La présentation visuelle de ce concert, dans le cadre exceptionnel de la Chapelle royale apporte un plus indéniable avec des qualités d'image et de son remarquables, en support Blu-ray. Il est clair que cette version de concert peut se compter parmi les grandes interprétations « live » de cette œuvre de génie, grâce au talent remarquable de Gaétan Jarry.















Etonnant papier…
Ce que montre surtout l’image, outre l’engagement incroyable des Tölzer (et la mue tardive pour certains d’entre eux), c’est la surexcitation de Gaëtan Jarry, y compris dans les chorals, moments de recueillement par excellence dans une Passion (curieux de ne pas en faire mention). Hors-sujet et tout à fait insupportable.
Ce que montre aussi l’image, c’est que le chanteur incarnant Jésus chante aussi récitatifs et airs de basse, ce qui est une aberration totale.

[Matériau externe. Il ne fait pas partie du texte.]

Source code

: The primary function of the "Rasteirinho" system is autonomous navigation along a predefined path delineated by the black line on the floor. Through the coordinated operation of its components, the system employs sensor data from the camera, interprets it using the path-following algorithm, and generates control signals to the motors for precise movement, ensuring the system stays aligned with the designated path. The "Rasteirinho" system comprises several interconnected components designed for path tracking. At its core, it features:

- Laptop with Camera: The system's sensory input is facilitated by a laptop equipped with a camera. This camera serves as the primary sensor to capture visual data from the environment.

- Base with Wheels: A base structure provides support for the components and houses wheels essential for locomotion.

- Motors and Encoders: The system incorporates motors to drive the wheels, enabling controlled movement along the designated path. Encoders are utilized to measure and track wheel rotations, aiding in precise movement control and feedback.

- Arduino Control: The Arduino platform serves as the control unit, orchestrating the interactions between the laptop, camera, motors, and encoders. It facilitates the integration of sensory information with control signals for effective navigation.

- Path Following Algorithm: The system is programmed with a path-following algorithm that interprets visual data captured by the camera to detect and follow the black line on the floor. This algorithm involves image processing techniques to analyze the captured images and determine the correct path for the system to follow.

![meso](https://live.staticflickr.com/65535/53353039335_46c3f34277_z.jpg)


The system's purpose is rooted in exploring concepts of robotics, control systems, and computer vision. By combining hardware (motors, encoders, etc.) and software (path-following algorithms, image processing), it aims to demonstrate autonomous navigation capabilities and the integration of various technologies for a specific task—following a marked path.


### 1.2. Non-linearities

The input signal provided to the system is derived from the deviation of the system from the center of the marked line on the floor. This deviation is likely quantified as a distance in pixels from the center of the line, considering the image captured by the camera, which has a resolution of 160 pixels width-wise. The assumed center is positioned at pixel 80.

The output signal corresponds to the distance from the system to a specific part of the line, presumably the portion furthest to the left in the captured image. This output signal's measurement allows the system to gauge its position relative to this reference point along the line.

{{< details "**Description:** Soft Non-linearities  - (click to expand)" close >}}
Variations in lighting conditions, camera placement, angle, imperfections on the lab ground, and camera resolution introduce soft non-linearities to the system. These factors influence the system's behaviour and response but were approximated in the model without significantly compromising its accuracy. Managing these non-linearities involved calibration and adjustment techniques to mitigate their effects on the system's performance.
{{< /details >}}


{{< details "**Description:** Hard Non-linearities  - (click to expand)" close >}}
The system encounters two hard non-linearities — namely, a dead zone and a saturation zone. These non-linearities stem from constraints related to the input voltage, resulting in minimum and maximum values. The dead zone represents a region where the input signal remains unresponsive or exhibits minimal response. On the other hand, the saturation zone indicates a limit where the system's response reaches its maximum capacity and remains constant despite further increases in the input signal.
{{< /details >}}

Quant à l’Évangéliste de Linard Vrielink, quasiment tout est fait en force, en voix de poitrine, bien peu de subtilités (les passages piano étant systématiquement alanguis), c’est à la limite de l’expressionnisme (Pichon, ayant désormais lui aussi cette tendance, paraît un ange de chœur à côté !)
Les solistes garçons s’en sortent assez bien, mais rien d’exceptionnel cependant (ah, Sebastian Henning ou les soliste sdans la Saint-Matthieu de Leonhardt…). Pour « All ist vollbracht », Panito Iconomou chez Harnoncourt restera à jamais insurpassable en termes de technique, d’incarnation et d’émotion. La basse Halidou Nombre est fort fragile quant à lui et le ténor Moritz Kallenberg est au bord de l’expressionnisme également, mais s’en sort bien.
Autre étonnement, voir à l’image plusieurs fois des spectateurs filmer, par ex. le plafond de la chapelle, la caméra ne cherchant nullement à les éviter, bien au contraire. Il est vrai que ça apporte un plus indéniable… Gloups…
Bref, une version hyper opératique, hors-sujet et très dispensable. Retour à Harnoncourt direct pour une version filmée ou, par exemple, à Kuijken pour le seul son.